*WORK TASK A*
Answer these questions about the blog post:
(i) Where was the man who said he was "fighting for freedom" from?
(ii) How much did the passenger and her mother pay for a hotel in the capital?
(iii) Where are the two of them going to spend the weekend instead of Lille?
____ DOCUMENT EXCERPT
Saturday, March 30, 2019

Notes from the asylum



Yesterday Brexiteers demonstrated outside a Parliament busy ‘betraying’ them by rejecting Theresa May’s deal for the third time. A journalist asked people what motivated them to attend.  “I am here fighting for freedom,” said one man from Hampshire. A no-deal Brexit might well lead to economic hardship but “freedom is more important than economics”  Freedom to do what, one might ask.
   While the demonstration was taking place, thousands of passengers had their travel plans thrown into chaos after Eurostar cancelled all services to and from St Pancras when a trespasser was caught brandishing a St George’s flag. The 44-year-old spent the night on the roof of a tunnel leading away from the central London station, bringing Eurostar services to a halt before he was arrested by police on Saturday morning. One of those affected described to a journalist how she was left hundreds of pounds out of pocket by the cancellations. She’d organised a weekend break for her mother in Lille, France, but the pair were eventually forced to scrap their plans. They spent four hours waiting in a lounge at St Pancras on Friday evening before finding out their train had been cancelled.  She and her mother had to spend £125 for a hotel in the capital before rising with just three hours’ sleep for a rebooked train, only to find out they could not travel on Saturday morning either because of further cancellations. Although she had already spent £450 for accommodation in Lille, she and her mother were forced to scrap their plans to go to the continent and are going to spend the weekend in Brighton instead.
________
*WORK TASK B*
Copy the listing lines from the line with "Reading left to" to the line with "23.5 to 24.5: 1", including both of those lines.
____ INFORMATION
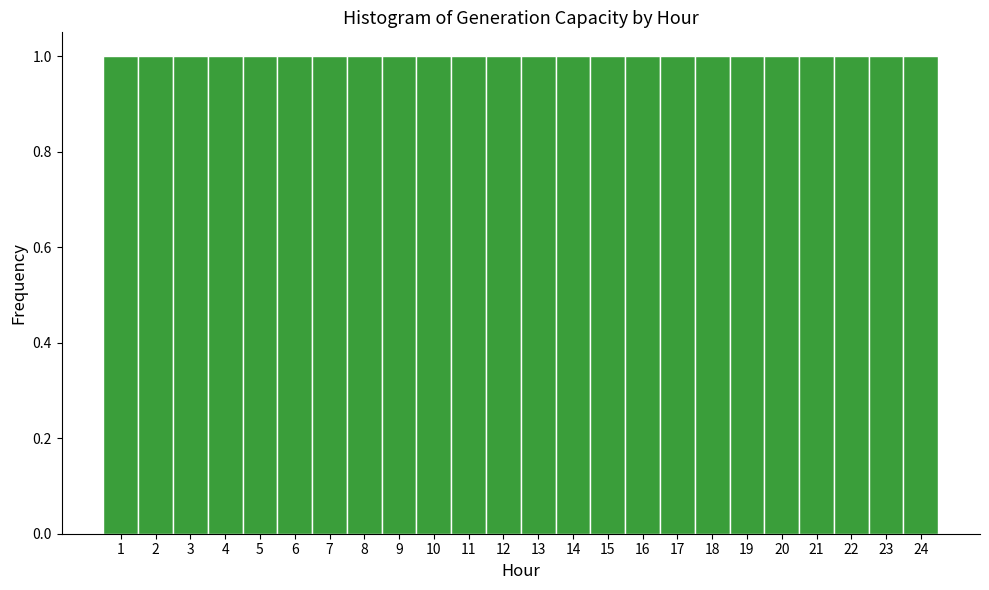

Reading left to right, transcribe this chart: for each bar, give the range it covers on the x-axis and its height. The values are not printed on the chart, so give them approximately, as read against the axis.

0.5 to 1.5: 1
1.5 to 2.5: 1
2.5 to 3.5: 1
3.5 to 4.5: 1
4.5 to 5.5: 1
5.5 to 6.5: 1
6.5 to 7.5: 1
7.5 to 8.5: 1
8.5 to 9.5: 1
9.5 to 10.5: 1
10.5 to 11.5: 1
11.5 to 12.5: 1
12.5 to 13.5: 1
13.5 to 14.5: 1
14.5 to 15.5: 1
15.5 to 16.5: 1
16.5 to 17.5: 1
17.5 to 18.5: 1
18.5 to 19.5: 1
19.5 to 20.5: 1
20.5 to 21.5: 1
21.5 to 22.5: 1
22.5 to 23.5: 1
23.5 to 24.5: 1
________
____ INFORMATION
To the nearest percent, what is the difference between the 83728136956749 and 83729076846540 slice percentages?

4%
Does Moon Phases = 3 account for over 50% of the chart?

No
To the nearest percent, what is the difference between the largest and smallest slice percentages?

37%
________
*PROBLEM SOLUTION A*
(i) Hampshire
(ii) £125
(iii) Brighton

*PROBLEM SOLUTION B*
Reading left to right, transcribe this chart: for each bar, give the range it covers on the x-axis and its height. The values are not printed on the chart, so give them approximately, as read against the axis.

0.5 to 1.5: 1
1.5 to 2.5: 1
2.5 to 3.5: 1
3.5 to 4.5: 1
4.5 to 5.5: 1
5.5 to 6.5: 1
6.5 to 7.5: 1
7.5 to 8.5: 1
8.5 to 9.5: 1
9.5 to 10.5: 1
10.5 to 11.5: 1
11.5 to 12.5: 1
12.5 to 13.5: 1
13.5 to 14.5: 1
14.5 to 15.5: 1
15.5 to 16.5: 1
16.5 to 17.5: 1
17.5 to 18.5: 1
18.5 to 19.5: 1
19.5 to 20.5: 1
20.5 to 21.5: 1
21.5 to 22.5: 1
22.5 to 23.5: 1
23.5 to 24.5: 1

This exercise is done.